Moles usually are easily recognized by their typical appearance. They do not itch or hurt, and they are not a form of cancer. However, moles sometimes develop into or resemble malignant melanoma, a cancerous growth of melanocytes. In fact, many malignant melanomas begin in moles, so a mole that looks suspicious should be removed and examined under a microscope. Changes in a mole—such as enlargement (especially with an irregular border), darkening, inflammation, spotty color changes, bleeding, broken skin, itching, or pain—are warnings of malignant melanoma. People with more than 10 or 20 moles have a somewhat increased risk of melanoma and should be checked every year by a doctor. If a mole proves to be cancerous, additional surgery may be needed to remove the skin surrounding it.

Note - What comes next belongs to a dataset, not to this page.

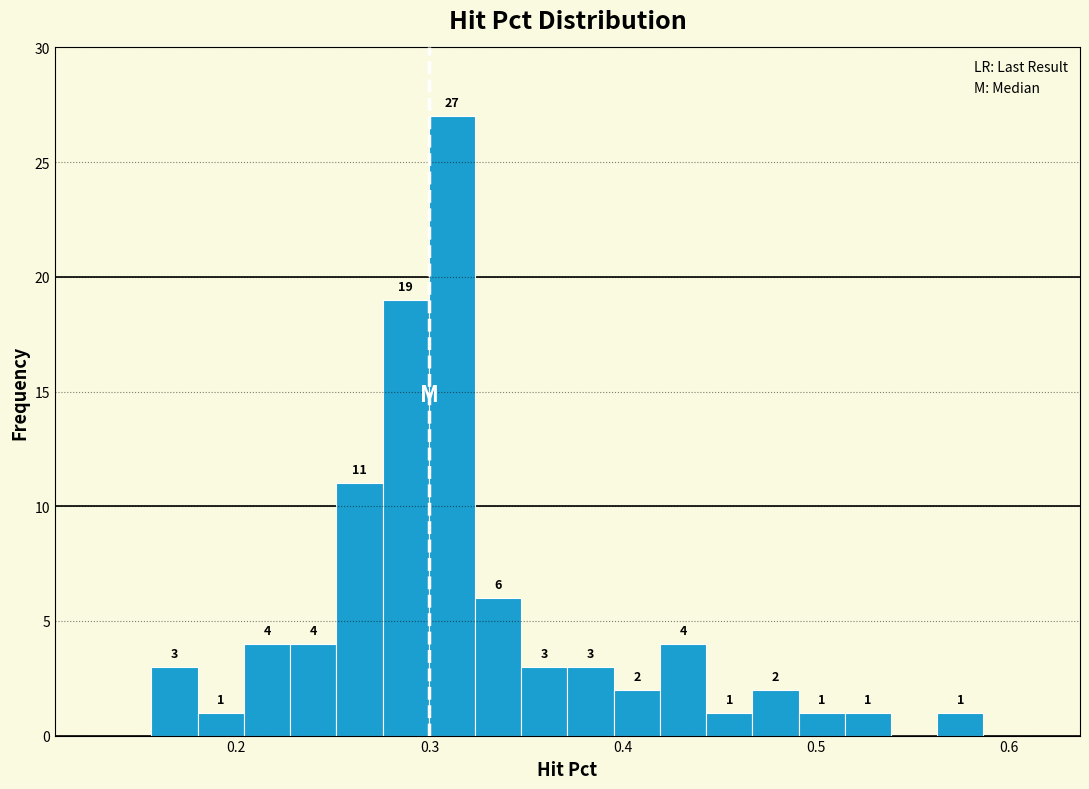

Read against the x-axis, roughly where is the centre of the tallest bar?

0.31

Most moles, however, are harmless and do not require removal. Depending on their appearance and location, some moles may even be considered beauty marks. Normal moles that are unattractive or located where clothing can irritate them can be removed by a doctor using a scalpel and a local anesthetic.
Atypical moles (dysplastic nevi) tend to be larger than normal moles. Like cancerous skin growths, they tend to be multicolored and have irregular shapes and borders. People with even a few atypical moles have a slightly increased risk of developing malignant melanoma. This risk increases greatly if the person has close family members with malignant melanoma. The tendency to grow atypical moles is hereditary.
People with atypical moles—particularly those with a family history of melanoma—must look for any changes that might indicate malignant melanoma. They should have their skin checked at least yearly by a dermatologist to look for changes in the color or size of a mole. To help monitor such changes, dermatologists often use full-body color photographs. Atypical moles that change should be removed.
Sunlight accelerates the development of and changes in atypical moles. Even moderate sun exposure during childhood may be harmful and increase the risk of developing melanoma decades later. Therefore, fair-skinned people or those with atypical moles should avoid sun exposure. When in the sun, they should always use a sunblock with a high sun protection factor (SPF) rating to help shield against cancer-producing ultraviolet (UV) rays.